É conhecido de muitos que as Testemunhas de Jeová não aceitam passar por uma transfusão de sangue, mesmo que a consequência seja a morte. Essa proibição também é imposta a seus filhos menores, mesmo que tenha a morte por consequência. É lógico que se trata de mais uma interpretação do Corpo Governante que, nessa questão, muito se estriba em Atos 15: 28, 29. A respeito dessa questão, a literatura destinada à formação de novos membros trata do assunto com muitos detalhes. Mas novamente deixa de avisar sobre a consequência para aqueles que, numa emergência, deixam de seguir a orientação do Corpo. 

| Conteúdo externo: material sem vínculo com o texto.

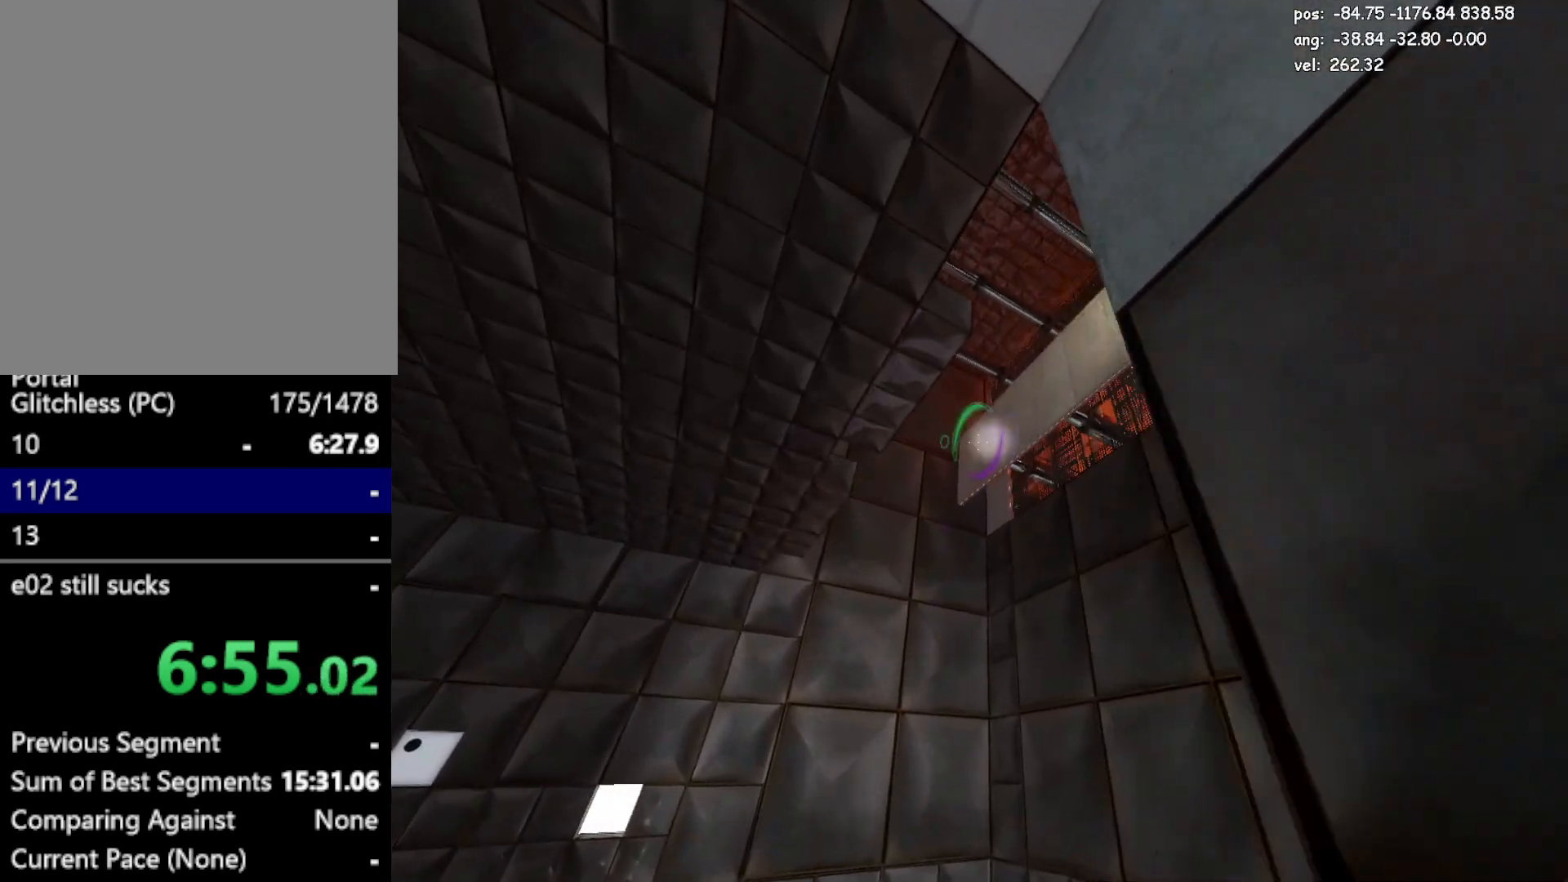
{"keys": ["a", "crouch", "w"], "mouse": [], "events": [[17, "a", "up"], [67, "mouse_left", "up"], [167, "save", "down"], [167, "w", "down"], [250, "save", "up"], [400, "a", "down"], [450, "crouch", "down"], [450, "jump2", "down"], [483, "jump2", "up"]]}
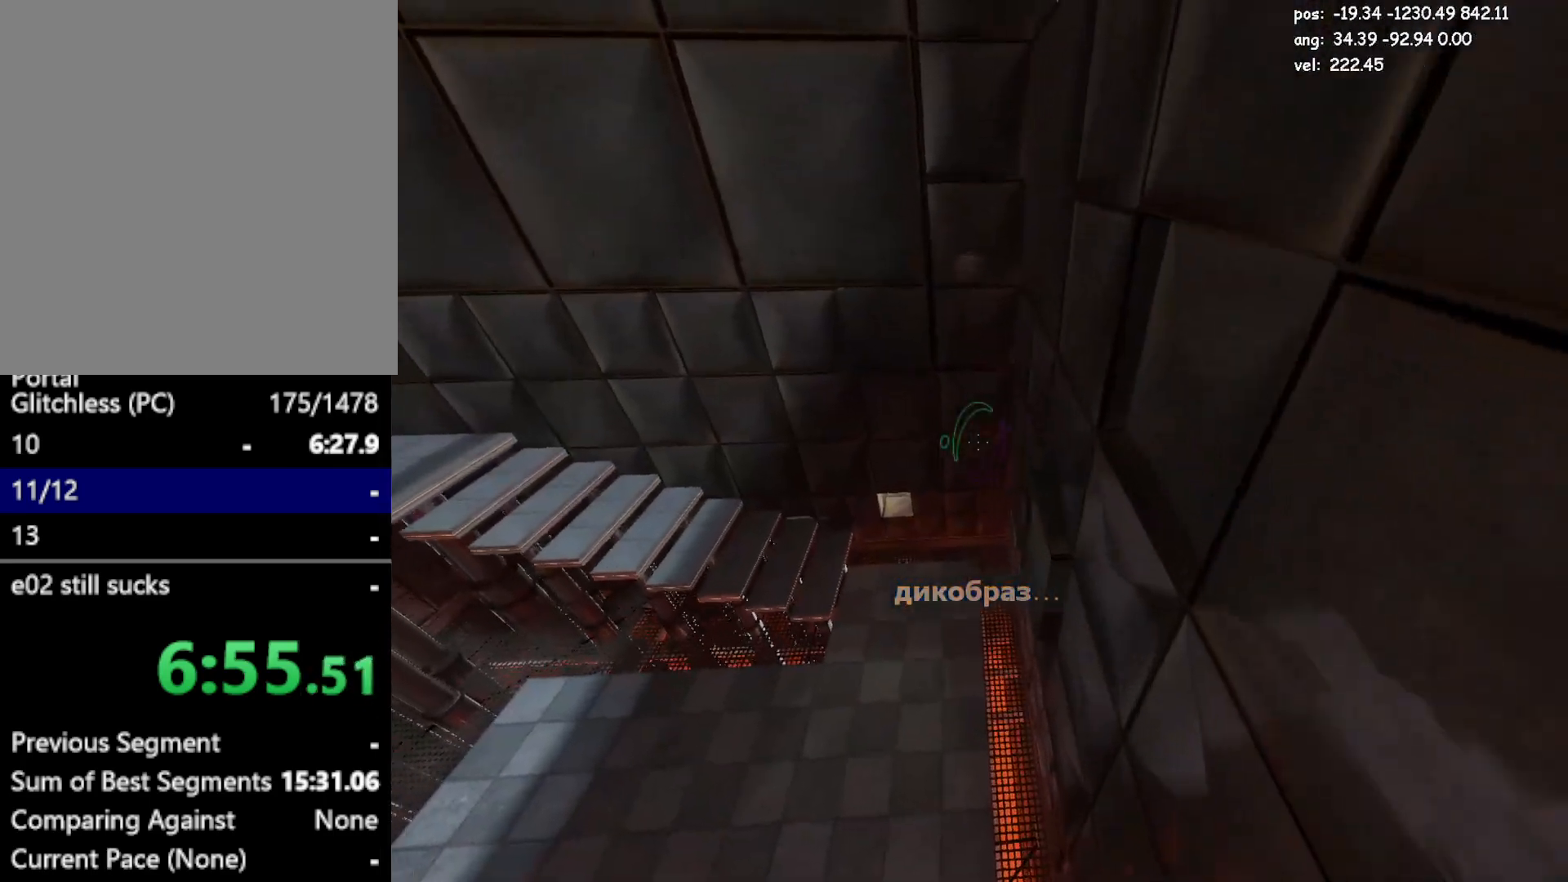
{"keys": ["a", "crouch"], "mouse": [], "events": [[33, "w", "up"]]}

A consequência, notável por estar ausente nos livros preparados para o iniciante, consta de forma explícita numa publicação de 1993: 

"Coerente com esse entendimento da questão, a partir de 1961, quem quer que desconsiderasse esse requisito divino, aceitando transfusão de sangue, e manifestasse uma atitude impenitente seria desassociado da congregação das Testemunhas de Jeová (Proclamadores do Reino, página 183).


Bem mais antiga é uma publicação de 1983, que é também muito clara sobre o assunto:

"Lemos também que os cristãos devem ‘abster-se de coisas sacrificadas a ídolos, de sangue, de coisas estranguladas e de fornicação’ e que supostos irmãos que promovem ensinos falsos devem ser rejeitados. (Atos 15:28, 29; Tito 3:10; 2 João 9-11) Evidentemente, estão envolvidas leis aqui. Um praticante de tais pecados não pode tornar-se verdadeiro cristão. E, se um servo de Deus se empenha impenitentemente em tais pecados, ele deve ser desassociado (A Sentinela de 15 de janeiro de 1983, página 20).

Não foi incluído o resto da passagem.